08/03/2026
Afinal, o que é ser mulher?
Todos os dias, mulheres estão sendo reduzidas a NADA. Aos poucos, estamos perdendo direitos, espaços e, principalmente, a nossa voz.
Hoje, nos tornamos um subgrupo dentro do nosso próprio gênero. Já não somos apenas mulheres — agora somos mulheres “cis”, uma nomenclatura criada em meio a inúmeras narrativas que tentam redefinir o que é, ou o que pode ser, uma mulher. Mas a verdade é simples: somos apenas MULHERES. Sem prefixos, sem subdivisões, sem narrativas que apaguem nossa realidade. Mulheres desde a concepção, desde o nascimento, com características e órgãos reprodutivos que pertencem ao s**o feminino.
Hoje, já não somos sequer chamadas de mães. Fomos reduzidas a “pessoas que gestam”. Afinal, hoje, no Dia Internacional da Mulher, talvez essa data tenha perdido parte do seu sentido. Afinal, qualquer pessoa que diga sentir-se mulher pode reivindicar essa celebração ou ocupar espaços que historicamente pertencem às mulheres.
Enquanto isso, a realidade permanece dura. Hoje, mulheres serão mortas simplesmente por serem mulheres — de forma violenta, covarde e sem qualquer chance de defesa.

**Objetivo do exercício:** Dê continuidade ao texto sobre o que é ser mulher, começando logo após a última frase apresentada.

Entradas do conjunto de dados
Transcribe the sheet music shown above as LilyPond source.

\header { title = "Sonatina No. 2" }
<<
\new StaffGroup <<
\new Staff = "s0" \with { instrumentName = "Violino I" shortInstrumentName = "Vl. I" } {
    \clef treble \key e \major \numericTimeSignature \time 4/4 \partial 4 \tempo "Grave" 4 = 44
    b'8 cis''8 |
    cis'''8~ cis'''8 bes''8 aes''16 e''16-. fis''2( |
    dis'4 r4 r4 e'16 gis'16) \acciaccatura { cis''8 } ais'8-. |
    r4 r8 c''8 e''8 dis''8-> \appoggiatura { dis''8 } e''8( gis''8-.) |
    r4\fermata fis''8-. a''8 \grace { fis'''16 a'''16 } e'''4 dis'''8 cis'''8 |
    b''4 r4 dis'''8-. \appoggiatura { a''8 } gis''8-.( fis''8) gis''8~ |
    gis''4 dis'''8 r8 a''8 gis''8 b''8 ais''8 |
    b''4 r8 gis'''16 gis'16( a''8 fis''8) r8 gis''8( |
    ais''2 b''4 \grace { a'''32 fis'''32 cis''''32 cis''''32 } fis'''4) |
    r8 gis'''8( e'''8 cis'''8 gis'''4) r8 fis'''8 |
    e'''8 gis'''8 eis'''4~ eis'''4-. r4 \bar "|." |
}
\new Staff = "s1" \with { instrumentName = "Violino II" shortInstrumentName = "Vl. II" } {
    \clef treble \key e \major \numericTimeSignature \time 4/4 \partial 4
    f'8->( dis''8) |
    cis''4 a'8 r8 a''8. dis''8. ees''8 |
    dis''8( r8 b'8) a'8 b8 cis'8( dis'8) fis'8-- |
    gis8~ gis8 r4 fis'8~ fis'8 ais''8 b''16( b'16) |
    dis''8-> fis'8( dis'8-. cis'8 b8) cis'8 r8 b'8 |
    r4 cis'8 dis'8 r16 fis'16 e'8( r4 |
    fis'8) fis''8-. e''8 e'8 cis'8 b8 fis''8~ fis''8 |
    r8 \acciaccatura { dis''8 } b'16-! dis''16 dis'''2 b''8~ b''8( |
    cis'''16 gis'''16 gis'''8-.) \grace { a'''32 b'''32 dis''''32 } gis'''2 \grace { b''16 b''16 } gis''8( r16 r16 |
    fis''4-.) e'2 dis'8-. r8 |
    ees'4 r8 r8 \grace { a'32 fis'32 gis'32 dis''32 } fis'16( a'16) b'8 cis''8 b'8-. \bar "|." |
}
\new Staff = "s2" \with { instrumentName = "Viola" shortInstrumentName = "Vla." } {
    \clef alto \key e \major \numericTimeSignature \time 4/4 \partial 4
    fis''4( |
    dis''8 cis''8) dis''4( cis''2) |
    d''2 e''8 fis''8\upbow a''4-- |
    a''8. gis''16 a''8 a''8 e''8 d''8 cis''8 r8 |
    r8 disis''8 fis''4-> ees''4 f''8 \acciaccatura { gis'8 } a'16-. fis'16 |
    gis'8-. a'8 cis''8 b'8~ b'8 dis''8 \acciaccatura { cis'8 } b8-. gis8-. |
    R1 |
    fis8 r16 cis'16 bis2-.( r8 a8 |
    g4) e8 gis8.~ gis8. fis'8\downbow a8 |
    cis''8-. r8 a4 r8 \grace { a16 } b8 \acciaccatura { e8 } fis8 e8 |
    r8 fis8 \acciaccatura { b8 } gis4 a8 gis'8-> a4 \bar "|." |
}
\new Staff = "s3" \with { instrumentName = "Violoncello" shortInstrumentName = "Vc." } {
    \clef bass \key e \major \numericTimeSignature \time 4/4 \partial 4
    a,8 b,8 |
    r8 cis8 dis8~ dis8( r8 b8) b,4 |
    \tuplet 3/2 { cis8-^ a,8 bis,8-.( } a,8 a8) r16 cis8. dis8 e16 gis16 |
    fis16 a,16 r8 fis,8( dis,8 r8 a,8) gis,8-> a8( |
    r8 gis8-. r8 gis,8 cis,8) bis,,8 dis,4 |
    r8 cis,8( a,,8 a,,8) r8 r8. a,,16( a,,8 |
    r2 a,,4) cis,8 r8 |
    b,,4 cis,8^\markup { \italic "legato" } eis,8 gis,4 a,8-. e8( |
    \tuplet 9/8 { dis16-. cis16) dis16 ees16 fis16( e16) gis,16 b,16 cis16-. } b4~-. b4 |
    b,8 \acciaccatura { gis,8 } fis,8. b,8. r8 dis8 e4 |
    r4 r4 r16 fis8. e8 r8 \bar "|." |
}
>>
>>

**Resposta ao exercício:**
Recentemente, uma jovem foi brutalmente estuprada por quatro homens. E o mais assustador não foi apenas o crime, mas os comentários que surgiram depois: “ela quis”, “ela deixou”, “a culpa é dela”. Diante disso, surge a pergunta: o que exatamente temos a celebrar neste dia? O desrespeito? A violência? As mortes? Os espaços que estão sendo perdidos? O próprio significado da palavra “mulher” sendo alterado?
São tantas camadas de retrocesso e desrespeito que este 8 de março deveria servir, acima de tudo, para que a sociedade retome a consciência sobre o que significa ser mulher — e sobre o motivo pelo qual as mulheres conquistaram seus próprios espaços, sua voz e seus direitos.
Todos merecem respeito e dignidade. Mas nós, mulheres, além do direito à vida, merecemos o direito a uma vida segura, digna e respeitada.
Porque, no fim, somos apenas isso: MULHERES.